> REQUIRED WORK
Copy each line in the data below that contains the word "benign".

Stored items:
◆ ◆ ◆ ◆

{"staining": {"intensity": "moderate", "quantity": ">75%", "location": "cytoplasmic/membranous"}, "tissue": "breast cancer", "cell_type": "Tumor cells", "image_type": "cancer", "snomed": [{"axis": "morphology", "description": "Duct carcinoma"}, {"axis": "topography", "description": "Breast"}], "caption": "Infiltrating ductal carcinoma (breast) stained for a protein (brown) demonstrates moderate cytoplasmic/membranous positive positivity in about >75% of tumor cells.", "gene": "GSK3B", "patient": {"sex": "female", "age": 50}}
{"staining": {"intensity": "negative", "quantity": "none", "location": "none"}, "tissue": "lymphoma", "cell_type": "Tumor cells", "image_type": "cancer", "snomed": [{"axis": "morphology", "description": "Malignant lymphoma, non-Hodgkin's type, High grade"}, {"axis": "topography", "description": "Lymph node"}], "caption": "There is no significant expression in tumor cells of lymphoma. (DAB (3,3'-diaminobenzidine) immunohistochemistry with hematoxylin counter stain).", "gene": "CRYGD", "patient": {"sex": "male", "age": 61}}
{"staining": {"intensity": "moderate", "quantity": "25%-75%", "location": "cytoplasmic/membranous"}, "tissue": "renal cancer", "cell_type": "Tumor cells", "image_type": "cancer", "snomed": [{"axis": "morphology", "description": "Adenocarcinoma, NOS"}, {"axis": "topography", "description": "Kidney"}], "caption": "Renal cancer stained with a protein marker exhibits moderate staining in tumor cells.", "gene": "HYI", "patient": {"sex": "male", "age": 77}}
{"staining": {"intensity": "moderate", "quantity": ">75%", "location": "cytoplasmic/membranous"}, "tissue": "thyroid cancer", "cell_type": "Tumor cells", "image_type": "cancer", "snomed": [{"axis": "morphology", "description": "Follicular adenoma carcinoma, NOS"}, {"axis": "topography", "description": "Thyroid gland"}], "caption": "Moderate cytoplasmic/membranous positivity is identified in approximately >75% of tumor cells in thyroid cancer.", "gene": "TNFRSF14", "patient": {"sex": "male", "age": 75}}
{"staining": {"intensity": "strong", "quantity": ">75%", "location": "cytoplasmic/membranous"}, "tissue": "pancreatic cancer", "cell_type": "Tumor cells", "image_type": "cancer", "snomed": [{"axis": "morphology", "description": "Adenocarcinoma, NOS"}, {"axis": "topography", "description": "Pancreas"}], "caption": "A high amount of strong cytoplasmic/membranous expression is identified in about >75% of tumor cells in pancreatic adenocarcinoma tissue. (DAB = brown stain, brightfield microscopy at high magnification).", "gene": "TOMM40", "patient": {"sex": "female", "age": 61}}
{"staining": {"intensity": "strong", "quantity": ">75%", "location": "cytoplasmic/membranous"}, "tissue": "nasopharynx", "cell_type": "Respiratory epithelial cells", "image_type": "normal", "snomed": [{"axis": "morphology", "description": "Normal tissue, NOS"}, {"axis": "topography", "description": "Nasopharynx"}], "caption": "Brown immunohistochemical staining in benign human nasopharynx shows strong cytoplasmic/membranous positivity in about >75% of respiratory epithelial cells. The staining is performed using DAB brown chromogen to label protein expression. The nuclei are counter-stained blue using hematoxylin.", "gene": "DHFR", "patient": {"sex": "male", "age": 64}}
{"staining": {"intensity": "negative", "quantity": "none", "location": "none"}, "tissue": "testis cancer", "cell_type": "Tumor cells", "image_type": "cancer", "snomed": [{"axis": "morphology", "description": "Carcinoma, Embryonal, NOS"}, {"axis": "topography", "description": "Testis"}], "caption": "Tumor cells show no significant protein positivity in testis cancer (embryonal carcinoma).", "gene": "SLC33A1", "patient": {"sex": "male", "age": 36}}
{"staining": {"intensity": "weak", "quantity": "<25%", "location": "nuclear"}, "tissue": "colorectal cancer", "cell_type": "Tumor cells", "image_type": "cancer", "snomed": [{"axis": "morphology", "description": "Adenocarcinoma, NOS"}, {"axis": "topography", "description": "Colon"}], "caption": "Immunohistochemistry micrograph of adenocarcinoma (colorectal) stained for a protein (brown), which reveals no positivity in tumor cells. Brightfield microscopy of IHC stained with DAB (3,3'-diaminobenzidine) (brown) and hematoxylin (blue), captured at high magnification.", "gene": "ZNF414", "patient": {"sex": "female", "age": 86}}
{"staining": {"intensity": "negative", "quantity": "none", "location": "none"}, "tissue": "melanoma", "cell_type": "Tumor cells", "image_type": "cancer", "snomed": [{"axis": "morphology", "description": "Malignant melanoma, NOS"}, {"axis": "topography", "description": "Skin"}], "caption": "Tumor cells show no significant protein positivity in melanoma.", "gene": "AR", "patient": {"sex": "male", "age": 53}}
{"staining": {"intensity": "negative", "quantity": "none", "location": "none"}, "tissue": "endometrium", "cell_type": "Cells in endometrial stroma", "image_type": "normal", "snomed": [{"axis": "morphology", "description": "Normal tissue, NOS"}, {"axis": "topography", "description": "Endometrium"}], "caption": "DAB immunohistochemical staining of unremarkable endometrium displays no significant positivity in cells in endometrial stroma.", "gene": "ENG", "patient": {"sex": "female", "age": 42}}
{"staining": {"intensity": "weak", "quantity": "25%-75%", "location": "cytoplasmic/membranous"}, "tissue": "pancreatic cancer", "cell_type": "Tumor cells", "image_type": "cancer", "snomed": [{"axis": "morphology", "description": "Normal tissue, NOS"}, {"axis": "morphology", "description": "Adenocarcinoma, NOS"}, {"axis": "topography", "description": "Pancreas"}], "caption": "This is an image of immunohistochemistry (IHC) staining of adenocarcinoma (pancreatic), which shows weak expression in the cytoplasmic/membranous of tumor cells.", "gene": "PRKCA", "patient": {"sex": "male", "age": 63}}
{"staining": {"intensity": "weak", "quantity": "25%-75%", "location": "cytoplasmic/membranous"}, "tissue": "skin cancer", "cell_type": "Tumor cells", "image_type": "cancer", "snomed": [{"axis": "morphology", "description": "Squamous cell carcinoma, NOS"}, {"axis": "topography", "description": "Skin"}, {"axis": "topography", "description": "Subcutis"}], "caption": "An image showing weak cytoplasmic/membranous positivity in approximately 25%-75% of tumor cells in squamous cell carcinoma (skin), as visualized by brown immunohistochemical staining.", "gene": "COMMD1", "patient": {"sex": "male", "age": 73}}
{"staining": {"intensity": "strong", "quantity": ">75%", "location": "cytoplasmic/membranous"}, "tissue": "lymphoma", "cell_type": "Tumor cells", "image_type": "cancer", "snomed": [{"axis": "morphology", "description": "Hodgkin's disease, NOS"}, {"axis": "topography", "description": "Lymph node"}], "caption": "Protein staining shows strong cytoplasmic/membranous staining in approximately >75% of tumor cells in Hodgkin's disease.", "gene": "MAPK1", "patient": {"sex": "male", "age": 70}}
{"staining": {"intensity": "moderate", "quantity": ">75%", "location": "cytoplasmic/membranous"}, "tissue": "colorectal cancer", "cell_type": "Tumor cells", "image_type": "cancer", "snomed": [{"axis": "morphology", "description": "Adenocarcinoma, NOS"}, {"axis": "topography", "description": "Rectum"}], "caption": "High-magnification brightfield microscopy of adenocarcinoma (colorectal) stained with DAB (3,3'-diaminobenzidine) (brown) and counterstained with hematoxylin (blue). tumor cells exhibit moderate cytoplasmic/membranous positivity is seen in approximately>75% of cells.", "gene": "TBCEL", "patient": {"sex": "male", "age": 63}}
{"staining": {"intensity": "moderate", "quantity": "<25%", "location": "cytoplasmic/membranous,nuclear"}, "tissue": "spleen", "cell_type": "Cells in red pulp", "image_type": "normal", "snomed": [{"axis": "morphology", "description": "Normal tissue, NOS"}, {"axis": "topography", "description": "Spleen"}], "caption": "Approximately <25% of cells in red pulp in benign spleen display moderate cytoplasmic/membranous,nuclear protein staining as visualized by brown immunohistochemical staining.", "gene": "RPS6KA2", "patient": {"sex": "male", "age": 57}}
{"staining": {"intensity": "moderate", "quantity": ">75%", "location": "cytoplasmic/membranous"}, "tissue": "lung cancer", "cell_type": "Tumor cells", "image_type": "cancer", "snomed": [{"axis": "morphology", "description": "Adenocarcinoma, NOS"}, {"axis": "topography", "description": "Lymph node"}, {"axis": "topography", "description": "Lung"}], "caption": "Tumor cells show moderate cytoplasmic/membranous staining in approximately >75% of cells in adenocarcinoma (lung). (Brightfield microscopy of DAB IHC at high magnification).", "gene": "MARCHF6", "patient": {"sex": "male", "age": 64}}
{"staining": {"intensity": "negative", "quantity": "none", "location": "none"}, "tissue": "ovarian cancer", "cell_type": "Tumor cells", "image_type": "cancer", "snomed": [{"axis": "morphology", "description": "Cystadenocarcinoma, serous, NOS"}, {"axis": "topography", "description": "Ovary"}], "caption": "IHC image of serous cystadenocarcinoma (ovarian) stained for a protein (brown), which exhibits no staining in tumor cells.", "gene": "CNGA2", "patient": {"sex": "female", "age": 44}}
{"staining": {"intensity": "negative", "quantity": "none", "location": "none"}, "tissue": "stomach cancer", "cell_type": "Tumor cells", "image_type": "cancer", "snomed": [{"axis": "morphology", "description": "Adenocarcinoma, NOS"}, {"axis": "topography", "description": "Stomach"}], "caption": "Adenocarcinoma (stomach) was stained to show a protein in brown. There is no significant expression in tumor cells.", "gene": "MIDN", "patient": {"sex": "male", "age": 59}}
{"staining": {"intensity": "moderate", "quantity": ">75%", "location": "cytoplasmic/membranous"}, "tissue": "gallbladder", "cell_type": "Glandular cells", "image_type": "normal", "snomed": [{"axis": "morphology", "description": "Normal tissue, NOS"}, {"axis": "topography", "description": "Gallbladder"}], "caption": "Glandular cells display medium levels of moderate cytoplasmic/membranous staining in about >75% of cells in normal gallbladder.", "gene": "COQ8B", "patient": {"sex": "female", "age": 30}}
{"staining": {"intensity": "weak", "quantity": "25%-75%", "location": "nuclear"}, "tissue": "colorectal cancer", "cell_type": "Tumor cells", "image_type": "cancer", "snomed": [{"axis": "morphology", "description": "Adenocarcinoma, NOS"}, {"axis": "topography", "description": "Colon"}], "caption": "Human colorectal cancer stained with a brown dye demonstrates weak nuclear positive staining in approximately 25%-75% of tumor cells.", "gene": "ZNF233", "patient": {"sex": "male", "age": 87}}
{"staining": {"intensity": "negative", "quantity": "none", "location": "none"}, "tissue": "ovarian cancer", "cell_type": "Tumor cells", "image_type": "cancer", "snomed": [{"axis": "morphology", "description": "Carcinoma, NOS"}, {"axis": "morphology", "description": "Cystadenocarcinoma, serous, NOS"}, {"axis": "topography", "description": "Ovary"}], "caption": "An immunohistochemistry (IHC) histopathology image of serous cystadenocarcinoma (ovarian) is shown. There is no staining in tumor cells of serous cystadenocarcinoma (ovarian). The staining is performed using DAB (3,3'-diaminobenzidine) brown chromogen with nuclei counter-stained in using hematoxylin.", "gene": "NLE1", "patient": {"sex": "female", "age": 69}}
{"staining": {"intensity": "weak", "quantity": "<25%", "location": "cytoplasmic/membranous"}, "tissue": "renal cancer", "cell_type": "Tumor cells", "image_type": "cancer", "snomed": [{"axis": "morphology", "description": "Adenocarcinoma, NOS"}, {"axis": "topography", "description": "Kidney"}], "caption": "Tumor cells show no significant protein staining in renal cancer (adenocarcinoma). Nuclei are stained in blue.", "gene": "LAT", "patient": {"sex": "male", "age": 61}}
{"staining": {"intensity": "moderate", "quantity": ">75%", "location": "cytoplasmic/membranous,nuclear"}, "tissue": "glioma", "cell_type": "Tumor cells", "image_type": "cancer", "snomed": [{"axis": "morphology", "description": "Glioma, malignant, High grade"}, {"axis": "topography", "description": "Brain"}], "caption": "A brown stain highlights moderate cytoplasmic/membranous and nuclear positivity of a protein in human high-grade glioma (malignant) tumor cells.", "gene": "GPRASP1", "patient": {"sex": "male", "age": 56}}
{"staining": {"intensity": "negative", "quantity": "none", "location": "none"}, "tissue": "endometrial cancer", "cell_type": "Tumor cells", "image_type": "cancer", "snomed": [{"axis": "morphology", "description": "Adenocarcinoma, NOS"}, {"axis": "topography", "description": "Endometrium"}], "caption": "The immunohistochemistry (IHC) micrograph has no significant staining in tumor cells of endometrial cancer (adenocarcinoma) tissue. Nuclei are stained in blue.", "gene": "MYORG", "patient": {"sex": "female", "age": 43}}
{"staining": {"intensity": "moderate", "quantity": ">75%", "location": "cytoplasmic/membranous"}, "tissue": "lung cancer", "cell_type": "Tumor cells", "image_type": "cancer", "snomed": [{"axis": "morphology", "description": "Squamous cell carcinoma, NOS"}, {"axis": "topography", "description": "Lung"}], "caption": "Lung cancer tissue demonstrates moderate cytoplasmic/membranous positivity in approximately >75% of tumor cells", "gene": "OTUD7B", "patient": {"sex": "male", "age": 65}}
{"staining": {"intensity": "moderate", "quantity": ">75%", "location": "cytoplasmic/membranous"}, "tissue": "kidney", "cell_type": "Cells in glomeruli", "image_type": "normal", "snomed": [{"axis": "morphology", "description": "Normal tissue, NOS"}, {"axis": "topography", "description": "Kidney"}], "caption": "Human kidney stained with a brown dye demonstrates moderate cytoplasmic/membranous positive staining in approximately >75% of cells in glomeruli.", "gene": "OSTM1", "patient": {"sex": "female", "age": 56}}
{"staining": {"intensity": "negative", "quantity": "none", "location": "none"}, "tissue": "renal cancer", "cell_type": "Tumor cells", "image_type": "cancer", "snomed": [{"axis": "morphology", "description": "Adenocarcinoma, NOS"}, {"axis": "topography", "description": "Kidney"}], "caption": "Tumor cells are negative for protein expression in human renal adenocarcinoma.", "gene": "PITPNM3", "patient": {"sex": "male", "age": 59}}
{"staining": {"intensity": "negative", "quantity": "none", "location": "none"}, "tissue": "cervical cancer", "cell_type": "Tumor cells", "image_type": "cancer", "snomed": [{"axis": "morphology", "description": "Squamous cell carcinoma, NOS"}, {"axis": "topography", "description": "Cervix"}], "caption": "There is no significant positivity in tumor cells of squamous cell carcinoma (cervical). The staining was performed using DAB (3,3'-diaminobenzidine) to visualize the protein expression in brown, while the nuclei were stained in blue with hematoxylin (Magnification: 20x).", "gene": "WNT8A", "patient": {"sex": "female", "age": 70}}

◆ ◆ ◆ ◆

> RESPONSE TO THE TASK
{"staining": {"intensity": "strong", "quantity": ">75%", "location": "cytoplasmic/membranous"}, "tissue": "nasopharynx", "cell_type": "Respiratory epithelial cells", "image_type": "normal", "snomed": [{"axis": "morphology", "description": "Normal tissue, NOS"}, {"axis": "topography", "description": "Nasopharynx"}], "caption": "Brown immunohistochemical staining in benign human nasopharynx shows strong cytoplasmic/membranous positivity in about >75% of respiratory epithelial cells. The staining is performed using DAB brown chromogen to label protein expression. The nuclei are counter-stained blue using hematoxylin.", "gene": "DHFR", "patient": {"sex": "male", "age": 64}}
{"staining": {"intensity": "moderate", "quantity": "<25%", "location": "cytoplasmic/membranous,nuclear"}, "tissue": "spleen", "cell_type": "Cells in red pulp", "image_type": "normal", "snomed": [{"axis": "morphology", "description": "Normal tissue, NOS"}, {"axis": "topography", "description": "Spleen"}], "caption": "Approximately <25% of cells in red pulp in benign spleen display moderate cytoplasmic/membranous,nuclear protein staining as visualized by brown immunohistochemical staining.", "gene": "RPS6KA2", "patient": {"sex": "male", "age": 57}}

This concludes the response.